Show every line of the records below that contains the word "query".

• _The records_:
:::::

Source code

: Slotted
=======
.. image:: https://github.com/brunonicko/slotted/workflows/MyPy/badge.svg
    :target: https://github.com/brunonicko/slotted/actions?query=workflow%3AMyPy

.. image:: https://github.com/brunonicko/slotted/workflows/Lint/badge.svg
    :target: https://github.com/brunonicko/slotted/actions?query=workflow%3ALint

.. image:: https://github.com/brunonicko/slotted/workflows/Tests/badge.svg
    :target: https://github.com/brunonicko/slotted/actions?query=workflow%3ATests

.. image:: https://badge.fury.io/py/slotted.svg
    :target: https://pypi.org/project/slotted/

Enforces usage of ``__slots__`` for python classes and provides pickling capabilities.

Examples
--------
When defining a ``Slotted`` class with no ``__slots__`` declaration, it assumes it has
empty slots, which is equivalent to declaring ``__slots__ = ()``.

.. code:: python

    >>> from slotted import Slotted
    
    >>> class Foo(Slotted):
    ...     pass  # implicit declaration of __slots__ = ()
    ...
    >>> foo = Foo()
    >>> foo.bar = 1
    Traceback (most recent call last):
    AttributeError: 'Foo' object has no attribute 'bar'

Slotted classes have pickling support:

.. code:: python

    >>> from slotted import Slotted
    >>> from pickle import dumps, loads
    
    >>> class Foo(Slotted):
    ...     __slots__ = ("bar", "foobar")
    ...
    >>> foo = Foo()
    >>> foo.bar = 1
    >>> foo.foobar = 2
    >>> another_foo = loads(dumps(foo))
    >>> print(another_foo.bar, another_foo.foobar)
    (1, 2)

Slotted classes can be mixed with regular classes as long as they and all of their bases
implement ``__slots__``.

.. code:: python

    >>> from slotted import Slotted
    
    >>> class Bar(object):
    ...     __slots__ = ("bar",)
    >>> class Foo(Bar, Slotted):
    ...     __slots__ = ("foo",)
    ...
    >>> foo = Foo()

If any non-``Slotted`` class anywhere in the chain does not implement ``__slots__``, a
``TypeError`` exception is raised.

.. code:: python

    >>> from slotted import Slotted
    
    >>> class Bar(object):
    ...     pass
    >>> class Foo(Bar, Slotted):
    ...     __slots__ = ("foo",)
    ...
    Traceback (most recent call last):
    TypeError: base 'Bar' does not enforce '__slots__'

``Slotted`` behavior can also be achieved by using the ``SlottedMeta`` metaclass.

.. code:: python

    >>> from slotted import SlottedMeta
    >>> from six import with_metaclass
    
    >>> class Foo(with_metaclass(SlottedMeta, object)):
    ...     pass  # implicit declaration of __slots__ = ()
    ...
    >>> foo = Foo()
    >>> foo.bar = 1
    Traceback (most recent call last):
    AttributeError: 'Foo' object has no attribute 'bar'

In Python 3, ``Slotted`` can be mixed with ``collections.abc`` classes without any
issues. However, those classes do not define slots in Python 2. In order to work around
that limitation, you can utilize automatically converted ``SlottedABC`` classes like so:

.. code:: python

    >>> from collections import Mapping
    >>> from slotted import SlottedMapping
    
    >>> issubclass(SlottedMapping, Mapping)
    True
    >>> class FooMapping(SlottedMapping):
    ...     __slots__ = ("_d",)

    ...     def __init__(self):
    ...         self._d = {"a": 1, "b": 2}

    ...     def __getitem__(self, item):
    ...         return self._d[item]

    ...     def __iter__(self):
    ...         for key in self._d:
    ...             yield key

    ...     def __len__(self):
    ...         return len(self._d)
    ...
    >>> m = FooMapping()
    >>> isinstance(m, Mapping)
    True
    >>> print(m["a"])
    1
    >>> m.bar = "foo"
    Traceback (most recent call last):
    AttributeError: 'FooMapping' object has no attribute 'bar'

:::::

• _Response to the exercise_:
    :target: https://github.com/brunonicko/slotted/actions?query=workflow%3AMyPy
    :target: https://github.com/brunonicko/slotted/actions?query=workflow%3ALint
    :target: https://github.com/brunonicko/slotted/actions?query=workflow%3ATests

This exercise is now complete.